Today, under current law, his effective tax rate on his salary would be 45 percent, slightly lower than in the new law because local taxes are deductible. But his combined tax on his partnership income under current law would be much higher, about 43 percent. Using the same assumptions about income and investment returns, that same 10year contract would only generate assets worth about $520 million.
So he would actually wind up with $40 million more under the new Republican tax plan.
In case you are wondering, I didn't do these calculations myself. The assumptions and calculations come from someone who has a deep professional understanding of tax law, who in turn checked it with someone whose tax expertise he respects. Given their status in the tax world, both offered these calculations on the condition of anonymity.
This little exercise is just one example of the ways that athletes, rock stars and inventors could game the tax code that the Republicans want to put in place, by turning some of Harper's salary into capital gains (that's the royalty gambit) and then running those royalties through a tax-advantaged "small business partnership" to avoid paying a corporate profits tax. And this is a relatively simple example that, by the standards of tax shelters, isn't particularly aggressive. The number of variations is limited only by the creativity of high-priced accountants and tax attorneys.
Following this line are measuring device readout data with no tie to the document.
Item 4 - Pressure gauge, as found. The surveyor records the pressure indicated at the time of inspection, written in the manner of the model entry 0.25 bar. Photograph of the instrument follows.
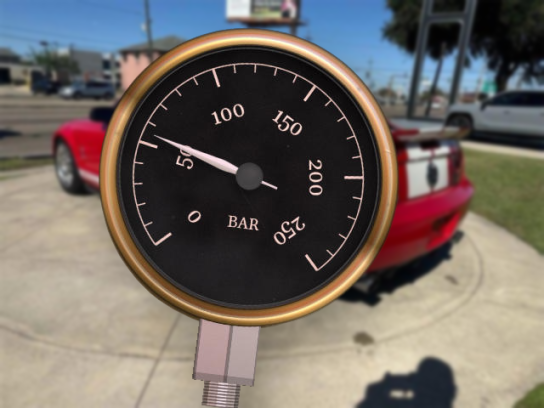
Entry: 55 bar
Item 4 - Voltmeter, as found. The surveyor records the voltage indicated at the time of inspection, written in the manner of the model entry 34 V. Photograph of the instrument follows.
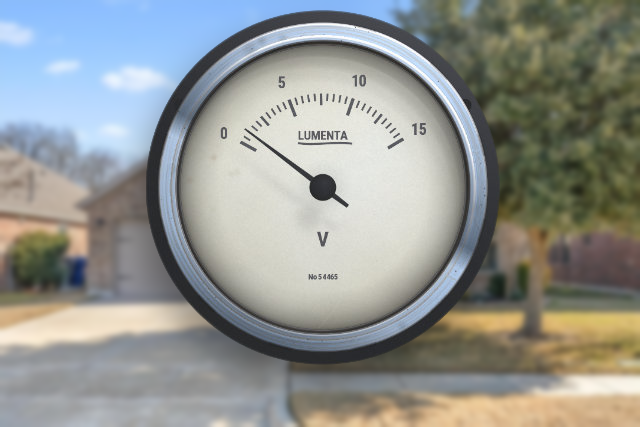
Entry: 1 V
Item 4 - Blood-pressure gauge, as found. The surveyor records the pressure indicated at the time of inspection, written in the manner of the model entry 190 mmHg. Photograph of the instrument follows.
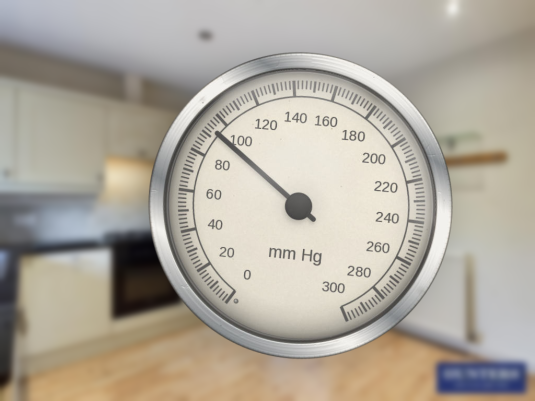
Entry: 94 mmHg
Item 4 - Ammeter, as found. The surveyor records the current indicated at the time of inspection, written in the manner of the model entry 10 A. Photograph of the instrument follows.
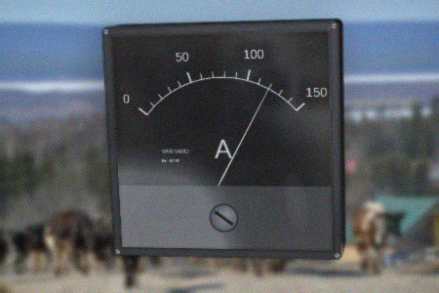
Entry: 120 A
And it would all be perfectly legal.
Not unmindful of this problem, Republicans have tried to include what they call a set of "guardrails" to limit such games-playing, but because they have rushed the bill through the legislative process, tax experts warn of the high risk that those guardrails won't prove effective. Add to that the deep cuts Republicans have been making in the IRS budget and you can be fairly confident that very few of these clever tax-avoidance schemes would be caught by the IRS and successfully challenged. And even if they were to be, the understaffed agency would likely settle for a partial recovery of lost revenue.
A badly needed tax cut for all those plumbers and forklift drivers and coal miners? Not exactly.